NSIGHTS
The ‘valuable interests diagnosis’ (section IIC) attempts to transcend the limitations discussed above by pivoting away from equating the private party to the state and asking instead whether its ability to impact ‘vulnerable valuable interests’ is of an order of magnitude similar to that of the state.
At first blush, de-centring the relationship between the private party and the rights holder away from the paradigm of the state appears to resolve the problems highlighted above. One no longer need look for indicia such as control, delegation or monopoly, all of which are bound in different ways to the assumptions underlying default verticality. However, standing alone, this approach under-determines the issue. It cannot explain our persistent intuition that even where valuable interests (Thomas) or basic goods (Barak-Erez) are concerned, state legislation rather than a constitutional bill of rights is the appropriate method of dealing with rights infringement. For instance, bare life is undoubtedly a valuable interest and a basic good. However, we do not think of murder as a constitutionally remediable violation of the right to life of the victim by the murderer. At best, a state that fails to put in place a minimal legislative and police arrangement to protect its citizens' lives may be guilty of a breach of its positive obligations to protect the right to life; however, that is not what we are concerned with here.[188] Consequently, as Thomas points out, the vulnerable valuable interests hypothesis takes us to a place where there remains ‘no principled limitation for the applicative scope of these rights'.[189]Therefore, even if shifting the lens of focus from the state to the rights bearer - as Barek-Erez does - presents us with a good starting point for liberating ourselves from the assumptions of default verticality, further work needs to be done.
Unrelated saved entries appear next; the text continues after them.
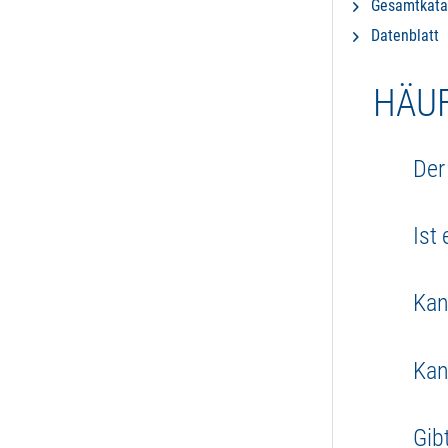
Gesamtkata
Datenblatt
HÄUF
Der
Ja, d
Ist
Gefah
Das f
Kan
gener
Ja, d
Kan
Anwen
Aktue
Gib
Dicht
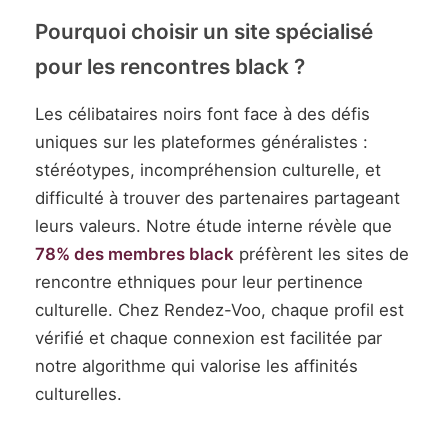
Pourquoi choisir un site spécialisé
pour les rencontres black ?
Les célibataires noirs font face à des défis
uniques sur les plateformes généralistes :
stéréotypes, incompréhension culturelle, et
difficulté à trouver des partenaires partageant
leurs valeurs. Notre étude interne révèle que
78% des membres black
préfèrent les sites de
rencontre ethniques pour leur pertinence
culturelle. Chez Rendez-Voo, chaque profil est
vérifié et chaque connexion est facilitée par
notre algorithme qui valorise les affinités
culturelles.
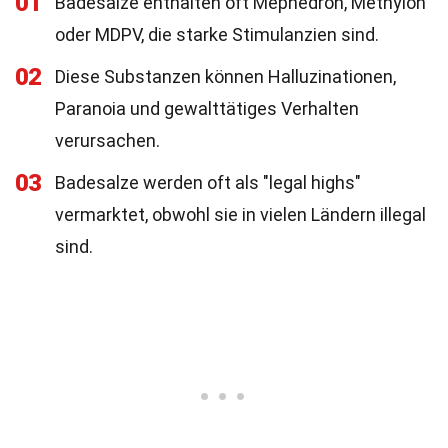
01
Badesalze enthalten oft Mephedron, Methylon
oder MDPV, die starke Stimulanzien sind.
02
Diese Substanzen können Halluzinationen,
Paranoia und gewalttätiges Verhalten
verursachen.
03
Badesalze werden oft als "legal highs"
vermarktet, obwohl sie in vielen Ländern illegal
sind.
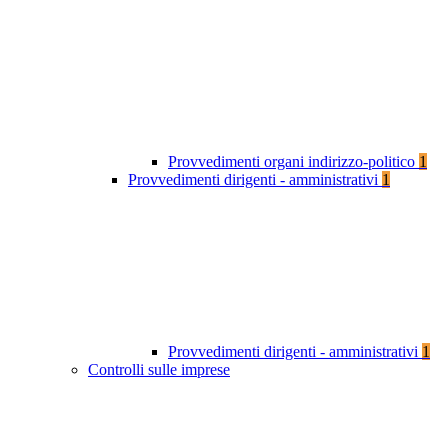
Provvedimenti organi indirizzo-politico
1
Provvedimenti dirigenti - amministrativi
1
Provvedimenti dirigenti - amministrativi
1
Controlli sulle imprese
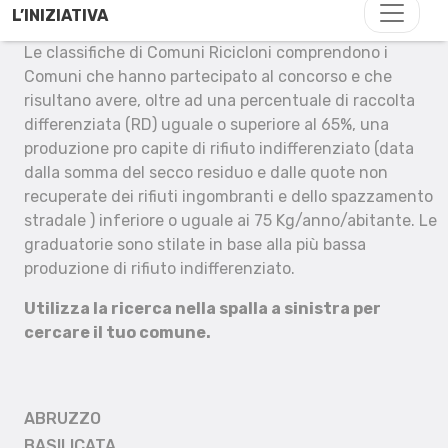
L’INIZIATIVA
Le classifiche di Comuni Ricicloni comprendono i
Comuni che hanno partecipato al concorso e che
risultano avere, oltre ad una percentuale di raccolta
differenziata (RD) uguale o superiore al 65%, una
produzione pro capite di rifiuto indifferenziato (data
dalla somma del secco residuo e dalle quote non
recuperate dei rifiuti ingombranti e dello spazzamento
stradale ) inferiore o uguale ai 75 Kg/anno/abitante. Le
graduatorie sono stilate in base alla più bassa
produzione di rifiuto indifferenziato.
Utilizza la ricerca nella spalla a sinistra per
cercare il tuo comune.
ABRUZZO
BASILICATA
In particular, the shortcomings of the vulnerable valuable interests diagnosis remind us that we must pay attention to the nature of the specific relationship between the private party and the rights bearer in any given situation. A straightforward transplantation of the rights framework from the ‘public' to the ‘private' is as unconvincing as a model that concentrates on drawing ‘equivalences' between the two. This further work shall be done in chapter five.